There are a number of companies which offer Dubai visitos the chance of trips into parts of Oman. Most of these require more than a day and preferably at least 3 if you really want to get a sense of what Oman is about, but the Musandam is the exception. It’s perfectly doable in a day, but it will be a long day – expect to be picked up from your hotel at around 6.00am and you will not be back until after 7.00pm, maybe even later.
So what will you get? First a look, rather brief, to be sure, at some of the less well known northern Emirates of the UAE, such as Sharjah, the outskirts of Ajman, Umm Al Quwain and a somewhat better look at the most northerly Emirate, Ras Al Khaimah as you pass through on your way to the border post.
Next you’ll get a rather spectacular ride along the coastline of the peninsula, on your way to the Omani town of Khasab, a port village which does an interesting line of business with Iran, just across the Gulf.

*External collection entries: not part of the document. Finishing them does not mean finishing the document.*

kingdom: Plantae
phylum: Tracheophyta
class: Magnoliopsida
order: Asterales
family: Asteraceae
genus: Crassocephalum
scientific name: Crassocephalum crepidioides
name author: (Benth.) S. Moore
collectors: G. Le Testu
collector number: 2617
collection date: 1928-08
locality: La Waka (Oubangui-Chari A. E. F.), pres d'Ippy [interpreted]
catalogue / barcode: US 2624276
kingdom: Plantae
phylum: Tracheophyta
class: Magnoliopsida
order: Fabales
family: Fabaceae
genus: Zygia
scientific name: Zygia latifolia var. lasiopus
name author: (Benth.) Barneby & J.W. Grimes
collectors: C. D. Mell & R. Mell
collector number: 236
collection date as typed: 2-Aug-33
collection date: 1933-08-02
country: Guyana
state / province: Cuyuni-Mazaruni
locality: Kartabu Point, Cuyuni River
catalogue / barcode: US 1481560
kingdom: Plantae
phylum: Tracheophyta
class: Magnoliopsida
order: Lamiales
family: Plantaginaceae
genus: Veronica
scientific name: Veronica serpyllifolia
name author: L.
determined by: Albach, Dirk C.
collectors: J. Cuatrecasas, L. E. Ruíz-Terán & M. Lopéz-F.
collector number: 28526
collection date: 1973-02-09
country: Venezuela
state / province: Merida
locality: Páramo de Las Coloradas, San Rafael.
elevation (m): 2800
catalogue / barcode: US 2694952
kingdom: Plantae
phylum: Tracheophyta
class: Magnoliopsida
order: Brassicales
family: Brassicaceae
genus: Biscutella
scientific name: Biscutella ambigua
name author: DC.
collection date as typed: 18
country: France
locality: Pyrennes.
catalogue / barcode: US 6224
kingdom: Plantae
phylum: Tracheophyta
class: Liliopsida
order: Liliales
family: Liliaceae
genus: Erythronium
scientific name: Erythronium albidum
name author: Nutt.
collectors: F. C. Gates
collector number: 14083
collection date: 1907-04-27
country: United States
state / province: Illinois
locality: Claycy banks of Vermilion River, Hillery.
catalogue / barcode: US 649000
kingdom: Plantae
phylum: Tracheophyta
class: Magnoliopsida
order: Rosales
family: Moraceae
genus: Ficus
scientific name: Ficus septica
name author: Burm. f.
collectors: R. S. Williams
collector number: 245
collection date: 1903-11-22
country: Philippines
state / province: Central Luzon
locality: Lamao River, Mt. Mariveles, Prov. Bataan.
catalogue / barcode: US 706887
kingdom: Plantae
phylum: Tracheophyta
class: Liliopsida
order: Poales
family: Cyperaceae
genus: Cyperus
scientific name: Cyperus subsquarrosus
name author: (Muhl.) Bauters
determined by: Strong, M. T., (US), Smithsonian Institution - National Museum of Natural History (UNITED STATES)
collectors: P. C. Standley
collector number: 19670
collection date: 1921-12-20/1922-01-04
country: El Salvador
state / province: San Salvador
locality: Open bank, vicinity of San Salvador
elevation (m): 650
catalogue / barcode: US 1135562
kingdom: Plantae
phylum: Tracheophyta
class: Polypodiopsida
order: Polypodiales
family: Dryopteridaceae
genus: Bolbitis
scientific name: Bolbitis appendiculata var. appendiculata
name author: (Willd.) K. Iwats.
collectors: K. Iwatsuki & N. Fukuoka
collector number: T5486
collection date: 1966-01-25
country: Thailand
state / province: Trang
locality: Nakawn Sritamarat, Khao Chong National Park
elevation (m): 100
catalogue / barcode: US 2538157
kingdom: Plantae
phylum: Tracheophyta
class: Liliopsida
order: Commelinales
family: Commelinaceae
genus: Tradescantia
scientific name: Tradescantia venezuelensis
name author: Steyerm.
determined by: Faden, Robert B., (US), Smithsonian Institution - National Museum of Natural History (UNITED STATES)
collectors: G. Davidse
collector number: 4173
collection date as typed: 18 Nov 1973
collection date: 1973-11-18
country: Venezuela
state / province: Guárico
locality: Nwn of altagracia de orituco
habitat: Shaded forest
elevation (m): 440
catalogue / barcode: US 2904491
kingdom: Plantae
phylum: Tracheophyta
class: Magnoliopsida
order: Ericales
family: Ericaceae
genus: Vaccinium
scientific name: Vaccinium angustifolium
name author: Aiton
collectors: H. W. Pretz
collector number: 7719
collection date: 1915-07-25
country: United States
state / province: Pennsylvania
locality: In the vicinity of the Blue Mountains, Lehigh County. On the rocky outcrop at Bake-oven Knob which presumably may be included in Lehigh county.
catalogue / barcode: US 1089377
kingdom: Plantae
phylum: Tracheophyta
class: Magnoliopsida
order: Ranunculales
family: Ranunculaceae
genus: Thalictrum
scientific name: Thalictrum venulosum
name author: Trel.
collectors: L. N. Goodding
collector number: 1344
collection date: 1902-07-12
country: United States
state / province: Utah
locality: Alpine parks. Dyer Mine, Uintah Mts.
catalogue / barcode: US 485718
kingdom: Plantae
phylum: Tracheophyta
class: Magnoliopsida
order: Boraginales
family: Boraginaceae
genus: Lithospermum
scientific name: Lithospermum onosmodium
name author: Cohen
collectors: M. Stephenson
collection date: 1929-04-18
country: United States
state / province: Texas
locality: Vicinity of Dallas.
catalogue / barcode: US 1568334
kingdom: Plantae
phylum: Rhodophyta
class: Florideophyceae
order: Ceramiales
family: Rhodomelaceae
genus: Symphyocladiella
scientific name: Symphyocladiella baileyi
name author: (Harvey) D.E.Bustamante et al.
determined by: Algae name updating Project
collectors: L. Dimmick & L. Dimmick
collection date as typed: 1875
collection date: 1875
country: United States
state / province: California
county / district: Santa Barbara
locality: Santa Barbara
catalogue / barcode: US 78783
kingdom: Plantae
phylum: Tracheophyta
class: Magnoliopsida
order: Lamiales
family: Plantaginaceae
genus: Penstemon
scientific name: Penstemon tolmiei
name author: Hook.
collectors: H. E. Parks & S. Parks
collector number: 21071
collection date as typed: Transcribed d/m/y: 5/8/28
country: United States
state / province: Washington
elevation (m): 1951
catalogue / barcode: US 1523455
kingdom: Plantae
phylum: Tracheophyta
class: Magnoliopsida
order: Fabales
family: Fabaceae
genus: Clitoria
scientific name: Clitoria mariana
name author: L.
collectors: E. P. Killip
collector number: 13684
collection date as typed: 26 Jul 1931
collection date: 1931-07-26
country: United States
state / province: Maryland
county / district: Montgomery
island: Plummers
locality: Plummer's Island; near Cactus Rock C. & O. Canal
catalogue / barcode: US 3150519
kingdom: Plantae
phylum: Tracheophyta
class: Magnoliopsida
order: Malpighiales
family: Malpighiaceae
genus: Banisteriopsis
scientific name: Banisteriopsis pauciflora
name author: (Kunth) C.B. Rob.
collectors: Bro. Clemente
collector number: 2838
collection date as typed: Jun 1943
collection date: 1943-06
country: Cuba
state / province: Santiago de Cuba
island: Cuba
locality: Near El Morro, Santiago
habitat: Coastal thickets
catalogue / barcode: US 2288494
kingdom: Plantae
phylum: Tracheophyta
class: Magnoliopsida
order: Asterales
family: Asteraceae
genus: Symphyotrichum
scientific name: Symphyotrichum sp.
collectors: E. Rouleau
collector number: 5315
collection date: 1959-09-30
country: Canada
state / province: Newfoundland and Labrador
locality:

Between 9.00 and 9.30, you’ll transfer to a traditional Arabian dhow for a cruise through what the Omanis refer to as the “fiord coast”. While not quite as spectacular as real European or New Zealand fiords, nonetheless, it’s pretty good after the rather flat and featureless sands of the west coast of the UAE. You’re bound to see dolphins, you can swim safely, you get a great meal served to you on the dhow and you’ll be back in Khasab port by around 4.00pm, for the trip back to Dubai.
I’ve done this one myself and I like Oman and the Omanis: the atmosphere is very different to Dubai. Read more about it here – (you’ll need to click the Musandam-Dibba and Khasab tab under the company logo) – this is not the only company offering a taste of Oman, but it gives a good idea of the things you will see and do and the costs.
A Hot Air Balloon Ride Over the Desert
Another great way to really see the countryside and beat the heat, but perhaps not for the faint-hearted or nervous. The main company offering this experience, Balloon Adventures AE, takes safety very seriously and the Aviation Authority of the UAE has very exacting regulations governing balloon flights and safety in place. The website link above has all the details of costs and times, pick-ups and deliveries back to Dubai that you are likely to need. There is also a great selection of photographs taken from the balloons to help you decide whether this activity is for you.
For the more sedate: High tea at the Burj Al Arab or a spa experience at any of the five-star hotels. If you are not staying at a beach hotel, you can pay by the day to have access to a five-star hotel beach. It is expensive but cheaper than spending a week at the hotel with your family.
There are beautifully landscaped public beaches and parks if the weather is right.
There is something for everyone in Dubai.